RareX plans a different pathway to production than the complicated pathway Lynas chose with its integration of Mount Weld into a separation and finishing plant in Malaysia.

RareX wants to keep things simple by producing a concentrate to ship off to refineries in China, as well as the new ex-China capacity expected to come on stream in response to the western world’s task of weaning itself of Chinese supplies.

A resource upgrade at Cummins Range is likely next year, with particular interest in the scale of its higher grade potential.

In the meantime, RareX is out to add to its rare earths credentials through exploration. To that end, it recently raised $3m at 10c a share in a placement to fund a high-risk, high-impact drilling program at the cutely named Weld North prospect.

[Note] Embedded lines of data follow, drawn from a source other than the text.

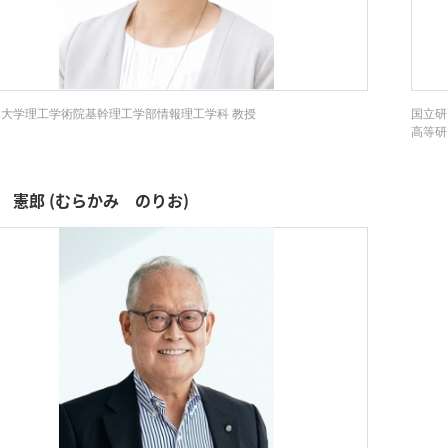
大学理工学術院基幹理工学部情報理工学科 教授
国立研
高等研
 憲郎 (むらかみ のりお)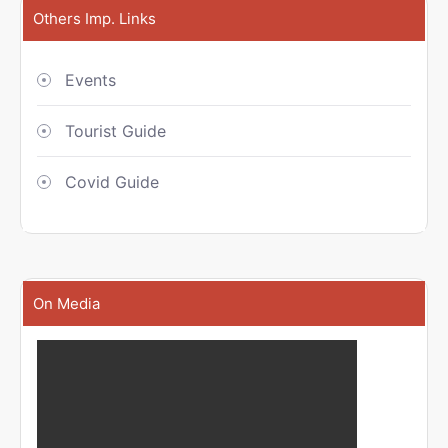
Others Imp. Links
Events
Tourist Guide
Covid Guide
On Media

Weld North is a circular magnetic anomaly target under sand cover, 85km north of Lynas’ Mt Weld deposit. It could be a rare earths-bearing carbonatite intrusion or a granite intrusion of no interest. Watch out if it is the former in these days of heightened interest in rare earths, thanks to Elon.

Kingston (ASX:KSN):

It was mentioned here last week that PNG gold developer Kingston Resources (KSN) was one to watch giving the pending release of a pre-feasibility study into the redevelopment of the Misima gold deposit in PNG.

Kingston was trading at 24.5c at the time and has since managed to swim against the tide in a lower gold price-affected market to close on Thursday at 28.5c.

Figures in the PFS were pretty much as expected – 130,000oz annually over an expected initial mine life of 17 years from a $A283 capex project producing its gold at an all-in sustaining cost of $A1,159/oz.

So the case behind last week’s statement that Kingston, with one of the lowest enterprise value to resource ounces metrics of all ASX-listed gold explorers/developers, is overdue a re-rating on Misima has been confirmed with the PFS.

Having said that, Kingston’s ability to trade higher when all around it in the gold space were struggling in the wake of gold’s price weakness, probably had as much to do with the elevation of Mick Wilkes from non-executive director to non-executive chairman as the release of the PFS did.

The former OceanaGold president and CEO knows how to build mines and was a stickler for good ESG credentials with developments long before it became fashionable. His 10 years in PNG with Highlands Pacific is a major plus given Misima’s PNG address.